**Task 1**
Answer the following questions using the passage on profile output:
(a) Which option suppresses the application's text output?
(b) What does the DeviceToDevice copy kind indicate?
(c) What does depcnt=N report for a barrier command?
**Task 2**
Resume the passage on profile output, picking up after its final sentence.
[Selected passage]
Text output from the application(is shown interleaved with the profile records, preceded by leading ">".
The --hide_app_text option can be used to supress this if desired.

The gaps are shown with a series of '==" indicating their length - longer bars indicating a longer gap..  The --gaps parmater (or defaults if not specified) also controls the split points for the bar display.
The intent is to provide a visually distinct way to visualize the length of the gaps.

The combined view interleaves the records for all resources, sorted by their start order.
However, the time delta and gap computation are computed on a per-resource basis.
For example, in the case above the large "DATA" gaps show the time since the last DATA command.

Copy commands show:
- Copy kind: HostToDevice, HostToHost, DeviceToHost, DeviceToDevice, or PeerToPeer.  DeviceToDevice indicates the copy occurs on a single device while PeerToPeer indicates a copy between devices.
- Sync or Async.  Synchronous copies indicate the host waits for the completion for the copy. Asynchronous copies are launched by the host without waiting for the copy to complete.
- Fast or Slow.  Fast copies use the GPUs optimized copy routines from the hsa_amd_memory_copy routine.  Slow copies typically involve unpinned host memory and can't take the fast path.
- Size of the copy in bytes.

Barrier commands show:
- depcnt=N : Number of other barriers this one depends on.
- acq      : The "acquire" fence executed before the barrier.  May be "none", acc(meaning "accelerator" or "agent"), or "sys" ("system")
- rel      : The "release" fence executed before the barrier.  May be "none", acc(meaning "accelerator" or "agent"), or "sys" ("system")
[/Selected passage]
[Available data]
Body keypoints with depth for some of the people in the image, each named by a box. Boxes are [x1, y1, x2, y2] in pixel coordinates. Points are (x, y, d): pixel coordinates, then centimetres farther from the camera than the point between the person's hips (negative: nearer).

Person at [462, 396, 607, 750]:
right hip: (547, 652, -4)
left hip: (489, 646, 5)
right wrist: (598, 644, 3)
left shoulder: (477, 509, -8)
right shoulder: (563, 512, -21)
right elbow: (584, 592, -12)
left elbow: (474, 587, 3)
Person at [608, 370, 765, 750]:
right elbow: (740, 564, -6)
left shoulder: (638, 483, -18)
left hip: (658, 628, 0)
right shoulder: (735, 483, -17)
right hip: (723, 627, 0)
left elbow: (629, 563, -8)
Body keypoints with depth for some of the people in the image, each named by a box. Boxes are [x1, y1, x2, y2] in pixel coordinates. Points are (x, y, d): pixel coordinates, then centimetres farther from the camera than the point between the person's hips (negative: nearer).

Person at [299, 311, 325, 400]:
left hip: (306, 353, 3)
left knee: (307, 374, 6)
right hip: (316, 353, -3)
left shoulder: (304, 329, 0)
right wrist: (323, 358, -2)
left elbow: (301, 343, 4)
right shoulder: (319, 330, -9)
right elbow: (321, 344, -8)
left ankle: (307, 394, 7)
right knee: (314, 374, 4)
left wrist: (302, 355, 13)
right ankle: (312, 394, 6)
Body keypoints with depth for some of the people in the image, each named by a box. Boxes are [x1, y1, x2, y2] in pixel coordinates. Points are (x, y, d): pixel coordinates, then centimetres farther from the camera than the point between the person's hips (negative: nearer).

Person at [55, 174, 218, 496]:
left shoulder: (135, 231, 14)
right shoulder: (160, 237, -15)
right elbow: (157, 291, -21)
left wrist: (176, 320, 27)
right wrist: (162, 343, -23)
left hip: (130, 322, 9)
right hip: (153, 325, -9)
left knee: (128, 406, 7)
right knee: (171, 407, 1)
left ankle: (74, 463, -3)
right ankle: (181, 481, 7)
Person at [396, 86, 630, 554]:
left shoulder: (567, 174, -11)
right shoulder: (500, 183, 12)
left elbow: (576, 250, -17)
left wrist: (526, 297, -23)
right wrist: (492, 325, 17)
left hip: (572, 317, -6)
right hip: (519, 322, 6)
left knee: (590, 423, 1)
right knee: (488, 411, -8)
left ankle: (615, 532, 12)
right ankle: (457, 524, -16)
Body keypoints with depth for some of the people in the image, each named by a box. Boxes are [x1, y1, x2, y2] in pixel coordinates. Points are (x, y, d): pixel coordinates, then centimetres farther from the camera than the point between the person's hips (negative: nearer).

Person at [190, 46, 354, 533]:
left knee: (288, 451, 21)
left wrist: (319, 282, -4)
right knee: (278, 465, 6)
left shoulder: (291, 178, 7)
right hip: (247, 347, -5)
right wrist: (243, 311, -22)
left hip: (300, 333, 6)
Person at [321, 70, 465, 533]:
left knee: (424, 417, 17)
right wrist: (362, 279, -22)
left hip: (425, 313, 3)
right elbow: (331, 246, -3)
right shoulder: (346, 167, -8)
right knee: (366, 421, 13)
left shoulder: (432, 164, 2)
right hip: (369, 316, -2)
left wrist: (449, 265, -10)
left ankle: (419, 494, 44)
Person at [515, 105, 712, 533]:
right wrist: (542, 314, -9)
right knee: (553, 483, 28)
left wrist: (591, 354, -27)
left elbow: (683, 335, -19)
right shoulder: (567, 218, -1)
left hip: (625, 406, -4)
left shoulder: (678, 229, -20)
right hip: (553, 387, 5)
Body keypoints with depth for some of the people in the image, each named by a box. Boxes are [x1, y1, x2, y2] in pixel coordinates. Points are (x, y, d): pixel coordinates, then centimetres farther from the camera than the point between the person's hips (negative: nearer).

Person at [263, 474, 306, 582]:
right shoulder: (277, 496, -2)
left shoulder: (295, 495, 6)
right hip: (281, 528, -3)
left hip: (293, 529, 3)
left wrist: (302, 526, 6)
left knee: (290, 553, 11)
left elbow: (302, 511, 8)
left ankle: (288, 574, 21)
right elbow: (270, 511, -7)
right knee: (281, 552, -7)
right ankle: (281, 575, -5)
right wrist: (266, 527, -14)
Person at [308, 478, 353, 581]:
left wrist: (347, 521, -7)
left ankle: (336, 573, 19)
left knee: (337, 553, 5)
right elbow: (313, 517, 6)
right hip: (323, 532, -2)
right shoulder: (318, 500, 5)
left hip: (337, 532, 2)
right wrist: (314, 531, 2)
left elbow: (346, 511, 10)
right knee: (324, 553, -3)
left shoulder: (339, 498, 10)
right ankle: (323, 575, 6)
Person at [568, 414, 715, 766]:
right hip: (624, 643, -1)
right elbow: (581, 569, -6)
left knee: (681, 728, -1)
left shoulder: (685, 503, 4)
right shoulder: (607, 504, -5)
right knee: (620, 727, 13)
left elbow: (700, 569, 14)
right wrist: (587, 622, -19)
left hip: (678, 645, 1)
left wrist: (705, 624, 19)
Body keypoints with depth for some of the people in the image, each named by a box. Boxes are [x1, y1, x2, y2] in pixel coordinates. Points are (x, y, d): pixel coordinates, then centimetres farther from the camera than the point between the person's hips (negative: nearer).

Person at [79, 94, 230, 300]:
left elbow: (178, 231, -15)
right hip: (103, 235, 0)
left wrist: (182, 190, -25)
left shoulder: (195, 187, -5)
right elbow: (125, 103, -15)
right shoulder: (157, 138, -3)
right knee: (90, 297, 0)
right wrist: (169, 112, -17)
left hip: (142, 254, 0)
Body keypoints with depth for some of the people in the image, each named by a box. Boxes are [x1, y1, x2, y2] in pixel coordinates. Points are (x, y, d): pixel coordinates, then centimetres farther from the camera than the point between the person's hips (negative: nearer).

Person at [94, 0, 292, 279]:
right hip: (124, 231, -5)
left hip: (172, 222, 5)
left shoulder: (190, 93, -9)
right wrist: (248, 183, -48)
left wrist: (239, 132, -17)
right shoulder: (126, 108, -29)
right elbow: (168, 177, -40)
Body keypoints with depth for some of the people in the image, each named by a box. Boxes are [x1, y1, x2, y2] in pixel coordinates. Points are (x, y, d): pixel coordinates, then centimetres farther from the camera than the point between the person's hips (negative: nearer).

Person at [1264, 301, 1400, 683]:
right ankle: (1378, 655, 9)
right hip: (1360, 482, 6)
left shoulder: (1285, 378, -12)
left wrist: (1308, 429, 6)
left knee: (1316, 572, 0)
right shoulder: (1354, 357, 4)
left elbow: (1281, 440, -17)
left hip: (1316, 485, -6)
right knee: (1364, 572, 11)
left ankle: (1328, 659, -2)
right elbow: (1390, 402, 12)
[/Available data]
**Task answer 1**
(a) The --hide_app_text option.
(b) The copy occurs on a single device.
(c) The number of other barriers that this barrier depends on.

**Task answer 2**
- Dependent list (Under development) : List of dependents

More information is available in the HSA Platofrm System Architecture Specification section 2.9 ("Architected Queueing Language").

The ROI controls apply to the text trace as well, and are useful to limit the generated text.

#### GUI trace

The `-g` or `--gui_trace` option generates a JSON-format file that can be input into chrome://tracing.
Chrome tracing was originally designed for viewing browser performance information but is also a fully capable timeline viewing tool which is readily available on many platforms.
To access the gui, start the Chrome brower and open the site "chrome://tracing".  In the browser:
    - Select "Load" from the upper left hand corner and navigate to the saved JSON file.
    - Select "?" from the upper right hand corner to see the navigation options.
        - w/s Zoom in/out
        - a/d Pan left/right
        - Many more options available.

In the timeline view, each row shows a GPU queue or data resource.  Rectangles indicate commands that execute on that row.  More information can be obtained by clicking on the rectangle.

The ROI controls apply to the giu trace as well.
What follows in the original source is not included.